- _Your instructions_: In the entries that follow, the line with "Aplică filtre" opens the range and the line with "Management and Economics of Pharmaceutical" closes it; repeat that range exactly, both lines included.

======== Data for this task

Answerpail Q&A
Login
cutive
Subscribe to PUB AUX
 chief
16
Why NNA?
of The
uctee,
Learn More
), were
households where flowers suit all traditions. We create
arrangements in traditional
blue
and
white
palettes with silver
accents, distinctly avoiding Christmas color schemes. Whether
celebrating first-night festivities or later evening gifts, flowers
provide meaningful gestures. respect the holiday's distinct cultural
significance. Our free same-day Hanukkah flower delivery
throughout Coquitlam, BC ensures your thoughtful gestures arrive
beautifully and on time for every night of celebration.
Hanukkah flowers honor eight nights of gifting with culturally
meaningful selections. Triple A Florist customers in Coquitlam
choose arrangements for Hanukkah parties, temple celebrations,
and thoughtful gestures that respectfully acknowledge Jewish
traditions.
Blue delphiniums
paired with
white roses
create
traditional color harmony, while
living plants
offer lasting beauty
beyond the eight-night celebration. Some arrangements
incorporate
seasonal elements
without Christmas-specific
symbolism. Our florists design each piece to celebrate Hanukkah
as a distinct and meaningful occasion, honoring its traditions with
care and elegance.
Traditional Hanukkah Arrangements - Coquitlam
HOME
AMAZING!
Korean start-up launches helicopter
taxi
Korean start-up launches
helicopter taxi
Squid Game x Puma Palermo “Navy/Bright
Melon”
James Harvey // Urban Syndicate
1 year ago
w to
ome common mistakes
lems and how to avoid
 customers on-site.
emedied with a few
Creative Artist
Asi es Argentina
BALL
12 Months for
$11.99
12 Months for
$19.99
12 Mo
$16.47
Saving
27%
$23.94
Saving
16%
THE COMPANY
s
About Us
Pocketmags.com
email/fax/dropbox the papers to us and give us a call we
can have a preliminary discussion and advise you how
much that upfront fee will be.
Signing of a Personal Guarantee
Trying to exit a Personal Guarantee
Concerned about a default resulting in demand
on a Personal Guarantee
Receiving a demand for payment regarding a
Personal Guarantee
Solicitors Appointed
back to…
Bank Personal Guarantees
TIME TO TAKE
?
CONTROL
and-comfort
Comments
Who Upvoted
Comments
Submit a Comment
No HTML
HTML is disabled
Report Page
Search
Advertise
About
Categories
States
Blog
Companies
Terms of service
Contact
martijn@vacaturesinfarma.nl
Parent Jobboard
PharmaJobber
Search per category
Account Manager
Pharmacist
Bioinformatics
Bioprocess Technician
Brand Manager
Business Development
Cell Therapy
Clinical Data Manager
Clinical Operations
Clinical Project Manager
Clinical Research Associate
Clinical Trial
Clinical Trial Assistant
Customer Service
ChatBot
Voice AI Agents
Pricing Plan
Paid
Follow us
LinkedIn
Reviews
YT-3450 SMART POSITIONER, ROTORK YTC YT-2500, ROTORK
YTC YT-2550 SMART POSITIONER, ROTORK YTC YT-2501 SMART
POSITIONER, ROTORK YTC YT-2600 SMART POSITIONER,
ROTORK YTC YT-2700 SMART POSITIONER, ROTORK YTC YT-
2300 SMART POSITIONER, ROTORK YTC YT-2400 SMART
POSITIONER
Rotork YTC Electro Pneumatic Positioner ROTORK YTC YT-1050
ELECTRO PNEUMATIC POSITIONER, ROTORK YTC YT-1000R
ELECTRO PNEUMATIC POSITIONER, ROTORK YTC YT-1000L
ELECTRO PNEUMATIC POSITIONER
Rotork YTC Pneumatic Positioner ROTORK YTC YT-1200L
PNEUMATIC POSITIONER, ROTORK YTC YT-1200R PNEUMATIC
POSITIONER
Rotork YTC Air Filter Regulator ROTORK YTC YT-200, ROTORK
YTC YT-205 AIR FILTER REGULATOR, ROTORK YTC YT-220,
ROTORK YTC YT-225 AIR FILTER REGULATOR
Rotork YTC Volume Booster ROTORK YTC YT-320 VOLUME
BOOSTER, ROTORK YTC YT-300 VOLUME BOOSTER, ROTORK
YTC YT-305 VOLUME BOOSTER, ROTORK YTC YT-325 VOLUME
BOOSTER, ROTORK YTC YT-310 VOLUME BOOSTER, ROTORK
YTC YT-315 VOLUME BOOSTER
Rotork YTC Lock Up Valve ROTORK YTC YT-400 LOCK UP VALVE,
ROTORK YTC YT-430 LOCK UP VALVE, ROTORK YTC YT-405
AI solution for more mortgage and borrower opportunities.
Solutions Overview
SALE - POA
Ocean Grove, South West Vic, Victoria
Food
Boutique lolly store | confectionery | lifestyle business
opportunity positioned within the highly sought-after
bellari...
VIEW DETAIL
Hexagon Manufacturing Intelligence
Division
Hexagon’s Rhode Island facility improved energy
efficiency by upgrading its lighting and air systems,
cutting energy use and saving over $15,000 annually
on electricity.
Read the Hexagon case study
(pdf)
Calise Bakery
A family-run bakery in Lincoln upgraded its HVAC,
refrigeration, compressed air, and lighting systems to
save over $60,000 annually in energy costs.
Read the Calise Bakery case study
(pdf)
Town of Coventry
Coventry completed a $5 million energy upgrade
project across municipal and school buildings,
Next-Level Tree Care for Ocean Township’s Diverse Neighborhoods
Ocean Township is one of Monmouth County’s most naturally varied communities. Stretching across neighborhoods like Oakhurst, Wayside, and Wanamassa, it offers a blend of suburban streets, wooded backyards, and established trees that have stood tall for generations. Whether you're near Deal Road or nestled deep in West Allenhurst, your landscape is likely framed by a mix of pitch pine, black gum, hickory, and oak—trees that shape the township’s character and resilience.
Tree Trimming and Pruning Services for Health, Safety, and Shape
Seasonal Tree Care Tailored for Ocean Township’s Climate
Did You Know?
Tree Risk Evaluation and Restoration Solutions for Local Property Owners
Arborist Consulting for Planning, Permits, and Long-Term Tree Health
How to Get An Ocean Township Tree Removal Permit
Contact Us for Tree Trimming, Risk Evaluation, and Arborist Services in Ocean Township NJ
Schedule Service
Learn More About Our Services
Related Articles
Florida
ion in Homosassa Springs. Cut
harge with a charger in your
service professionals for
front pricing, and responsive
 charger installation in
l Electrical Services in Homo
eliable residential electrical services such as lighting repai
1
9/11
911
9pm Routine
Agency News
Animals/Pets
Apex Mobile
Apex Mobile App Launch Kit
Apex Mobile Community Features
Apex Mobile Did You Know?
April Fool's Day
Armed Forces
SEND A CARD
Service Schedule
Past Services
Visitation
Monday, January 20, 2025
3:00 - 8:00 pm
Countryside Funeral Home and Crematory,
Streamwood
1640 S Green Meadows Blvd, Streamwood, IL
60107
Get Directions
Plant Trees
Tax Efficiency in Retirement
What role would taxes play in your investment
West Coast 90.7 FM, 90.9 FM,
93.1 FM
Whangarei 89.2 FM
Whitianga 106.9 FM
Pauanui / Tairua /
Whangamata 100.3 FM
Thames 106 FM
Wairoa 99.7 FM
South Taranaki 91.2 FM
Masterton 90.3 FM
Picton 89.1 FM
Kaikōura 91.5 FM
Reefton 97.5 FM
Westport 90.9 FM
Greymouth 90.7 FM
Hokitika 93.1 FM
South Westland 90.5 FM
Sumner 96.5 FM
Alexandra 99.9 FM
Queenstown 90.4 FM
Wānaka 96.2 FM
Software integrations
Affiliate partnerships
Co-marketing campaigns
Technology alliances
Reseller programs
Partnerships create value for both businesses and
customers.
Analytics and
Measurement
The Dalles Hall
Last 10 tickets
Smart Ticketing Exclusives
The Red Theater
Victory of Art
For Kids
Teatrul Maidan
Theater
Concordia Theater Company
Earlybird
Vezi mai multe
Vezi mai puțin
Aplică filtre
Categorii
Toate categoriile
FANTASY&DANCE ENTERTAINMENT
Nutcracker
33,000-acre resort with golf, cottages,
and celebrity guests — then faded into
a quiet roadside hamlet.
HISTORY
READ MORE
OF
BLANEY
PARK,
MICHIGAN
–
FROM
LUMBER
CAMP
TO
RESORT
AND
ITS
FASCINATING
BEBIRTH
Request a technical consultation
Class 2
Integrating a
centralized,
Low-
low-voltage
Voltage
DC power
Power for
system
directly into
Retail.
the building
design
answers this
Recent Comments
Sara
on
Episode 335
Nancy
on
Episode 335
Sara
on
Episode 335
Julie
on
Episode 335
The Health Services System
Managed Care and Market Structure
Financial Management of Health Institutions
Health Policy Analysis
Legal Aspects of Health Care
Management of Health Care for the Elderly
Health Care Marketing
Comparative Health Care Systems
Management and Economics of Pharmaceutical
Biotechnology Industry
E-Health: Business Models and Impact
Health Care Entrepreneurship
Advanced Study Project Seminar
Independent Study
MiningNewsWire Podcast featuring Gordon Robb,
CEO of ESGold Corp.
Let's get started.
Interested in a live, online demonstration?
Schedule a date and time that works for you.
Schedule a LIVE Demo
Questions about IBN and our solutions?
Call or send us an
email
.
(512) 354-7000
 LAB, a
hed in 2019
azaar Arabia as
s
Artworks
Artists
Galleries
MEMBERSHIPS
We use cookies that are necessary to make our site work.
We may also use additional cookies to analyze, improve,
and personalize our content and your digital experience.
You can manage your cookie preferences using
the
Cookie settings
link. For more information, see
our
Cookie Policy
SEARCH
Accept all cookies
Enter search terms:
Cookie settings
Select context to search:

================

- _Response box_:
Aplică filtre
Categorii
Toate categoriile
FANTASY&DANCE ENTERTAINMENT
Nutcracker
33,000-acre resort with golf, cottages,
and celebrity guests — then faded into
a quiet roadside hamlet.
HISTORY
READ MORE
OF
BLANEY
PARK,
MICHIGAN
–
FROM
LUMBER
CAMP
TO
RESORT
AND
ITS
FASCINATING
BEBIRTH
Request a technical consultation
Class 2
Integrating a
centralized,
Low-
low-voltage
Voltage
DC power
Power for
system
directly into
Retail.
the building
design
answers this
Recent Comments
Sara
on
Episode 335
Nancy
on
Episode 335
Sara
on
Episode 335
Julie
on
Episode 335
The Health Services System
Managed Care and Market Structure
Financial Management of Health Institutions
Health Policy Analysis
Legal Aspects of Health Care
Management of Health Care for the Elderly
Health Care Marketing
Comparative Health Care Systems
Management and Economics of Pharmaceutical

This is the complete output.